Other than a weekend camping trip to Big Sur last fall, I hadn't traveled in a while. The itch was getting to me; I feel so restless at times, and traveling is one of the best ways to expand ones own mind.
When my great aunt Edie (pictured below) told me she was renting out a house in Maine for the month of August I asked her if I could come and stay for a week. Was that rude of me to invite myself? I don't know, but after a summer of working and showing visitors around San Diego I was 1. Ready to go somewhere new and 2. Really sick of the Zoo. Edie said yes and I spent a lot of my dollars on a plane ticket to Portland.
The first thing I did when I touched down was go to Dunkin Donuts. I have missed it so much!

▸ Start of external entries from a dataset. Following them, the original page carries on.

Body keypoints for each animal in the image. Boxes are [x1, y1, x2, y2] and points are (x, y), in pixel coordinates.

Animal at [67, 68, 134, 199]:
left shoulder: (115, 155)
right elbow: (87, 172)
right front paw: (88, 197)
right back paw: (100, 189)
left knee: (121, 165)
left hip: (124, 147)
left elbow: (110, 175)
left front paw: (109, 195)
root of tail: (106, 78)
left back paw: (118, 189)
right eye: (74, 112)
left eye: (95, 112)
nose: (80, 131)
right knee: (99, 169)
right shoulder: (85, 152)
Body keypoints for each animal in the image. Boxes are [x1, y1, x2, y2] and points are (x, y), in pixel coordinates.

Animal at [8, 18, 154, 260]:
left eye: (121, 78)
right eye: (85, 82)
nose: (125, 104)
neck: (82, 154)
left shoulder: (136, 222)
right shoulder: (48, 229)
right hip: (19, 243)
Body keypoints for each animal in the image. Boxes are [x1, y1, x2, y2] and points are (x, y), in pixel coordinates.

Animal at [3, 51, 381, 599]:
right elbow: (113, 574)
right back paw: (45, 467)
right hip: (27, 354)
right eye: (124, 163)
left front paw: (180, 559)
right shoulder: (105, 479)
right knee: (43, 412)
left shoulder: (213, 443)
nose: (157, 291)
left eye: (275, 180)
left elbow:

America doesn't run on Dunkin, only the east coast does, and I was happy to get my hands around the blue collar cup for the first time in almost a year.
Portland had all the Colonial charm of a ritzier New England town but with a sleepy fishing village laid backness to it and a desire to "keep it weird" that mirrored the northwest's Portland, Oregon. The food was fresh and locally grown, the wine was mostly Californian, and the people were a mix of stocky fisherman and skinny kids in all black with recreational piercings.
I got to be there at the summer's end, to see the last of the heirloom tomatoes at the farmer's market and the first of the crisp autumn apples. I sampled every cheese I could get my hands on and took time out for reading and writing in the rooftop garden of the house my aunt rented. I ate too much. I had lengthy talks with my great aunt and cousin, Rachel. We spoke about family and partnerships. Edie told us tales of her late husband, our uncle Richard. I hope I find a love like that and have the good sense to hold on to it. I hope I am as alive as Edie is when I'm a great aunt myself. I hope I'm as alive as she is today, at 29. I'm grateful to have spent time with my family, to see a new and lovely place, and for the breeze that kept me cool on the rooftop.